A few key messages included:

  • The love of God for us cannot be changed.  (Luke 15:11-32)
  • It's not about how bad we are, it's about how beautiful we are to God.
  • God's perspective is true, we are His children, in whom He takes delight.
  • Just being close to us brings God joy.
  • If we don't put our gift of love through our faith in His hands, we deprive God of His joy, of being loved, of the delight he takes in us.
  • Perfection is not the goal or desire of God - it's us, as we are.
  • For us to hear, recognize and receive God's love is what He wants.
During the closing session, called 'open circle' we have the opportunity to share with the group of 40 or so participants, what we gained from our experience.  My original comment was 

"Allowing the learning from this weekend to settle in will help in my efforts to stay on track.  I've received the grace of better understanding of how my Best Friend views me.  I have passed another point of freedom in my life".  

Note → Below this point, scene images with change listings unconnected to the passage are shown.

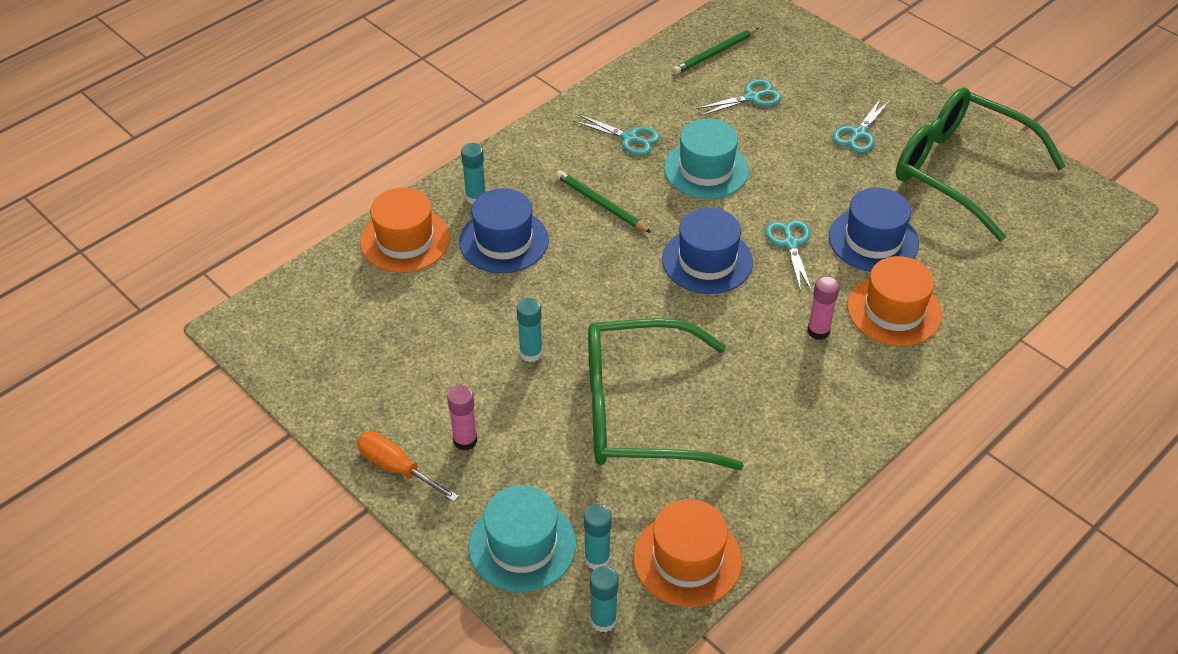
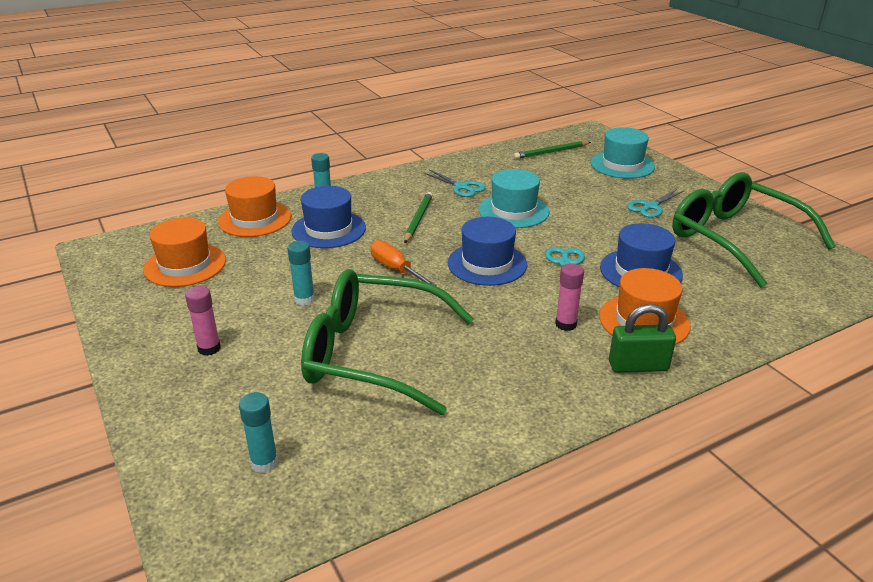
camera: 15 degrees right, 15 degrees down
(397, 468) = (139, 358): orange screwdriver -> orange screwdriver (396, 269)
(522, 545) = (203, 437): turquoise hat -> turquoise hat (622, 165)
(601, 204) = (418, 219): green pencil -> green pencil turned 45 degrees clockwise
(603, 620) = (236, 519): turquoise glue stick -> none
(687, 559) = (352, 481): orange hat -> orange hat (185, 265)
(751, 97) = (569, 177): turquoise scissors -> none
(903, 371) = (638, 366): none -> green padlock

For some reason I rewrote my final comment which I shared.  It was, 

"They say when the student is ready, the teacher appears.  Lately I've been practicing a new response to other when I offer something or try to do something for someone and they try to refuse.  I say 'Please don't rob me of my joy'. (and it has gone over very well of late).  Now I can consider the same response from God's perspective and not rob Him of His joy when He offers His love to me."
Thank you Fr. John for giving me the grace to see.

I wish you the grace to see how much you are loved, right where you are and just as you are.
Take care and God Bless,

Hugs
Liz

dobbsjones@gmail.com

"Prayers wrapped in faith and sent with love are the greatest gifts we can receive."